From the Desk of Steve Mortell
When most people think of a horror story authors that might come to mind are Stephen King or Edgar Allen Poe. These men practically invented the modern day horror novel or short story for that matter. Their stories often include gruesome deaths, insane plot twists and the occasional police confession at the end. Although these major plot points often define the genre, recently I came across a terrifying tale that strays from the normal conventions and in doing so, is able to create a very spooky ghost story.
"The Yellow Wallpaper" written by Charlotte Perkins Gilman is a unique tale of terror that explores a different perspective pertaining to a ghost story. The story was written in 1892 and seeing that Charlotte Perkins Gilman was a prominent feminist in her time the story can be read as an allegory for feminist views pertaining to the domestic housewife. None the less “The Yellow Wallpaper” can be read as a spooky psychological thriller. The story follows an unnamed narrator who is described as a newly married woman who has just moved into a new house. The story begins with one creative woman’s plight as she is slowly forced into domestication. The story takes a rather unique turn when the narrator is described as psychologically unstable.

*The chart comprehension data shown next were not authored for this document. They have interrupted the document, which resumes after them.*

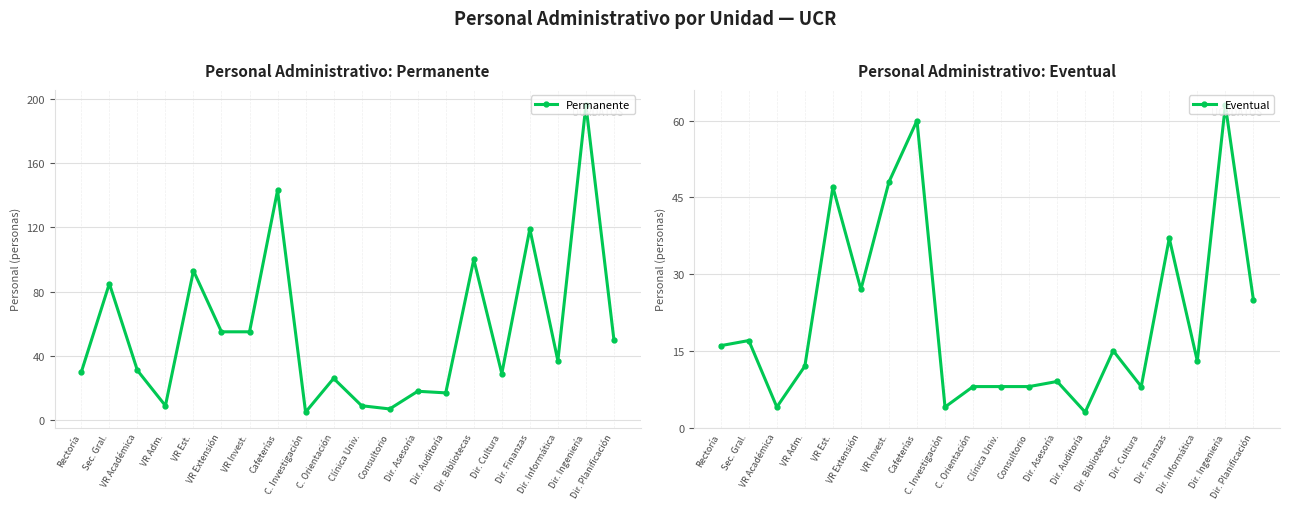

At how many categories does at least one series exceed 89?

5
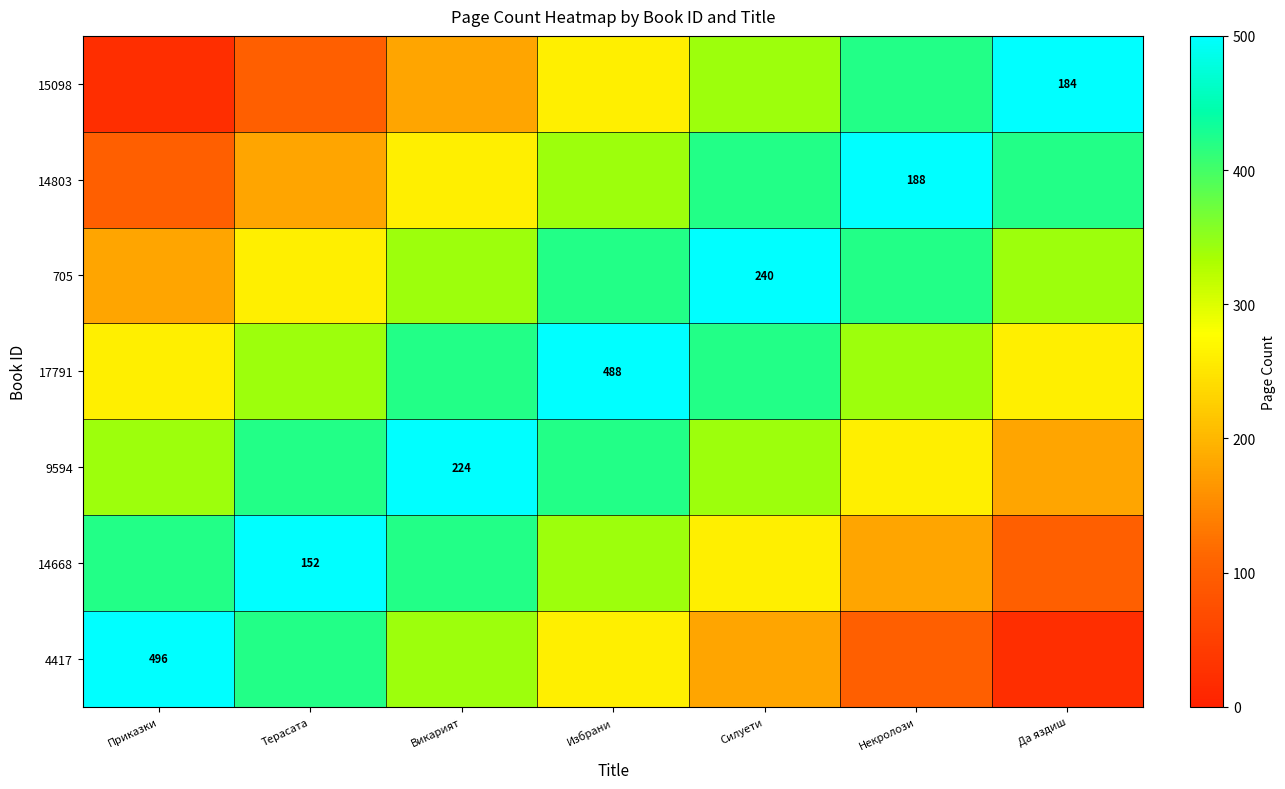

True or false: 17791 has a value of 269 at Избрани.

False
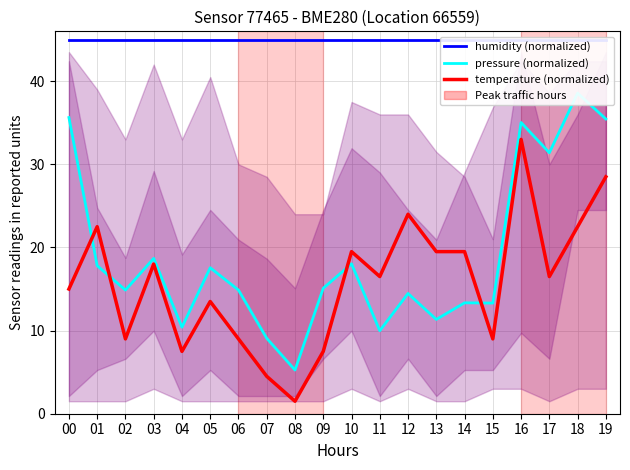

Where is the first local maximum for pressure (normalized)?

03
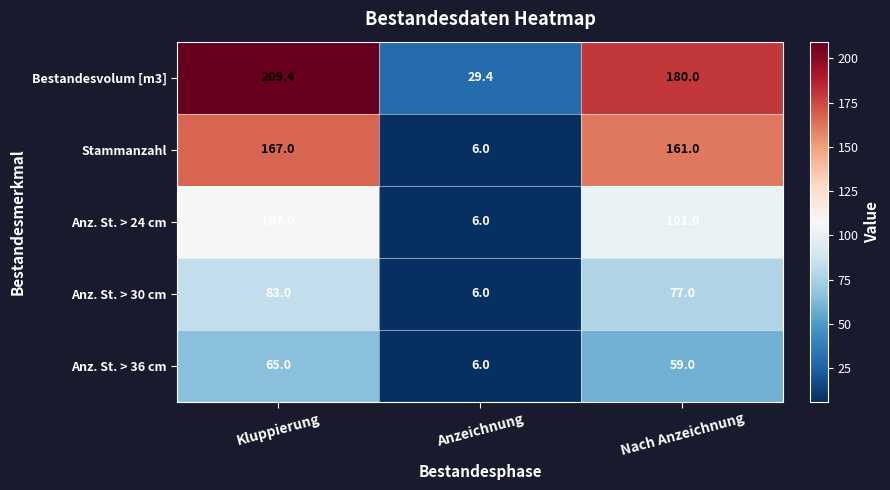

Which series changed the most between Kluppierung and Nach Anzeichnung?

Bestandesvolum [m3]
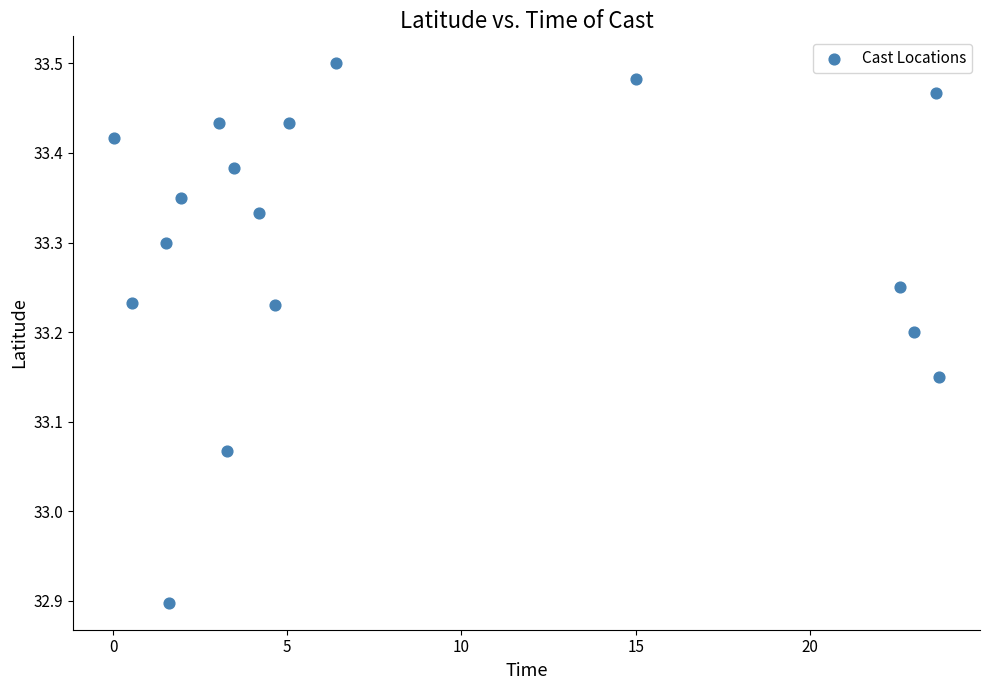

What is the range of X values (max minus min)?

23.7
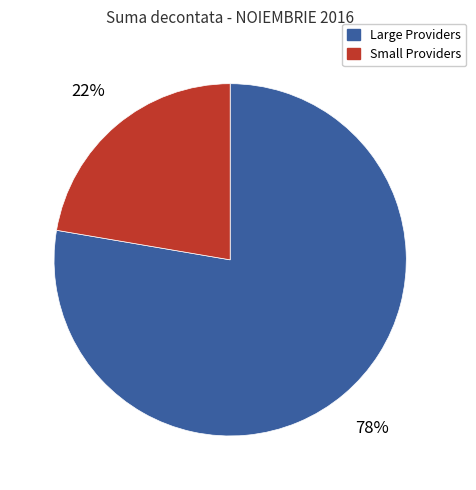

To the nearest percent, what is the average slice percentage?

50%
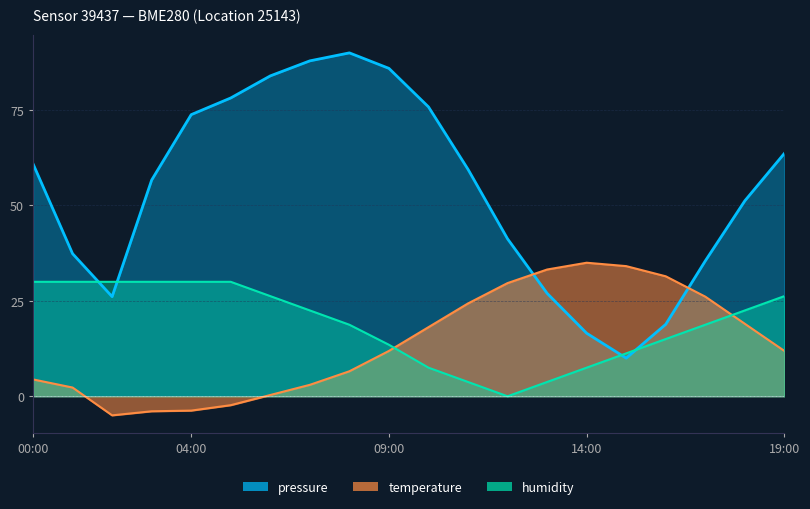

How many intersections are there between humidity and pressure?

4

""The Yellow Wallpaper" is considered by many to be Gilman's best work of fiction. Gilman wrote the short story while she was on bed rest for her depression"~ Machella Caldwell UNC
With a constantly occupied husband, a new house, and new born baby the narrator struggles to express her creativity or freedom, how ever you want to call it, as her husband is shown disapproving of her art. In rebellion she keeps a secret journal, which is the bulk of the “The Yellow Wallpaper”’s narration. Within her private journal readers become aware that the narrator’s sense of reality begins to slowly slip. In her various hallucinations the narrator becomes obsessed with one room’s odd yellow wallpaper. As much as I would like to spoil this fantastic stories ending for you, I'll save you the grief and allow you to read this tale yourself. I will leave you with this though, the last few pages of this story are not for the faint of heart but it is definitely worth the read if you are a fan of horror fiction.